(Beginning of Stored data)

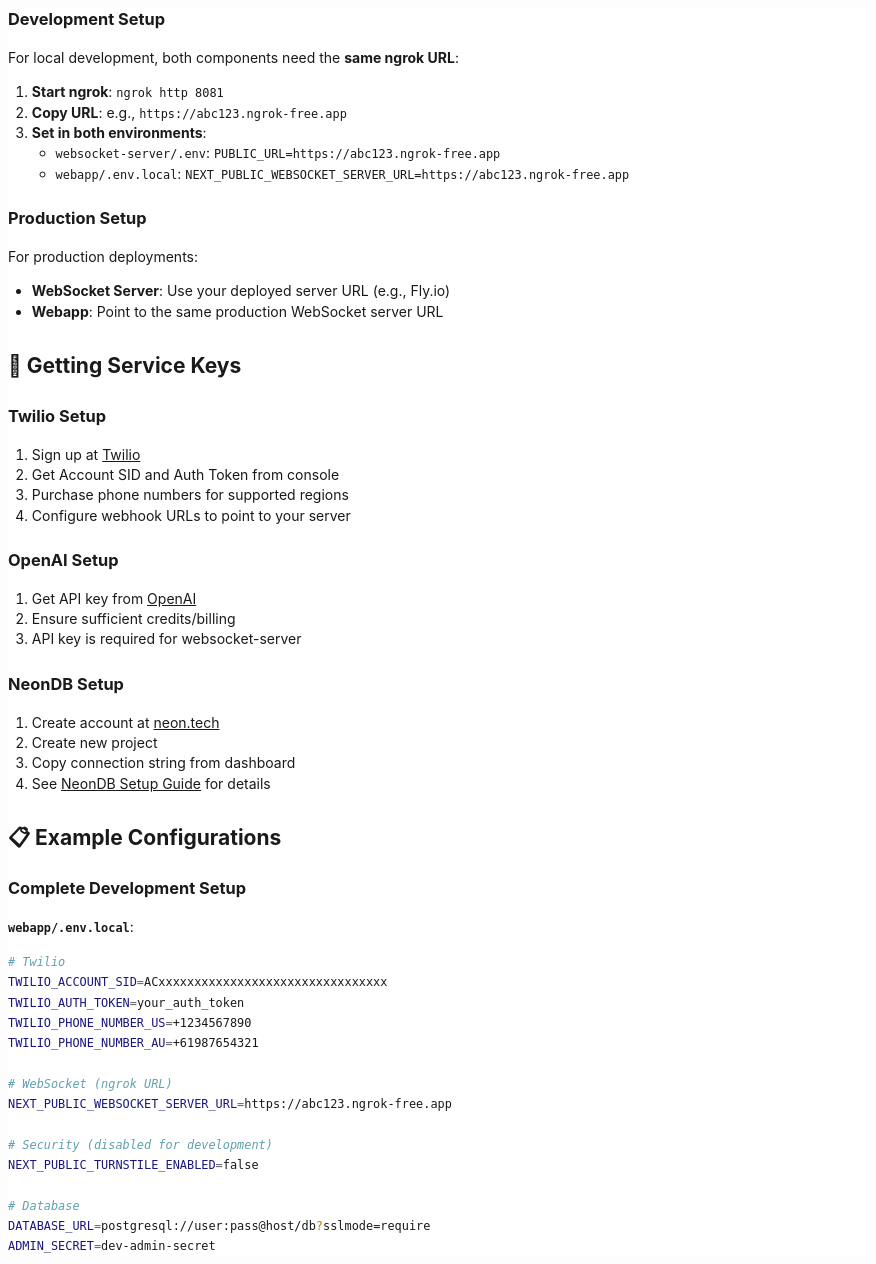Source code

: ### Development Setup

For local development, both components need the **same ngrok URL**:

1. **Start ngrok**: `ngrok http 8081`
2. **Copy URL**: e.g., `https://abc123.ngrok-free.app`
3. **Set in both environments**:
   - `websocket-server/.env`: `PUBLIC_URL=https://abc123.ngrok-free.app`
   - `webapp/.env.local`: `NEXT_PUBLIC_WEBSOCKET_SERVER_URL=https://abc123.ngrok-free.app`

### Production Setup

For production deployments:
- **WebSocket Server**: Use your deployed server URL (e.g., Fly.io)
- **Webapp**: Point to the same production WebSocket server URL

## 🔑 Getting Service Keys

### Twilio Setup
1. Sign up at [Twilio](https://www.twilio.com/)
2. Get Account SID and Auth Token from console
3. Purchase phone numbers for supported regions
4. Configure webhook URLs to point to your server

### OpenAI Setup
1. Get API key from [OpenAI](https://platform.openai.com/)
2. Ensure sufficient credits/billing
3. API key is required for websocket-server

### NeonDB Setup
1. Create account at [neon.tech](https://neon.tech)
2. Create new project
3. Copy connection string from dashboard
4. See [NeonDB Setup Guide](../configuration/neondb-setup) for details

## 📋 Example Configurations

### Complete Development Setup

**`webapp/.env.local`**:
```bash
# Twilio
TWILIO_ACCOUNT_SID=ACxxxxxxxxxxxxxxxxxxxxxxxxxxxxxxxx
TWILIO_AUTH_TOKEN=your_auth_token
TWILIO_PHONE_NUMBER_US=+1234567890
TWILIO_PHONE_NUMBER_AU=+61987654321

# WebSocket (ngrok URL)
NEXT_PUBLIC_WEBSOCKET_SERVER_URL=https://abc123.ngrok-free.app

# Security (disabled for development)
NEXT_PUBLIC_TURNSTILE_ENABLED=false

# Database
DATABASE_URL=postgresql://user:pass@host/db?sslmode=require
ADMIN_SECRET=dev-admin-secret
```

(End of Stored data)

Pick out each line above that includes "same" and show it.

Response to this exercise:
For local development, both components need the **same ngrok URL**:
- **Webapp**: Point to the same production WebSocket server URL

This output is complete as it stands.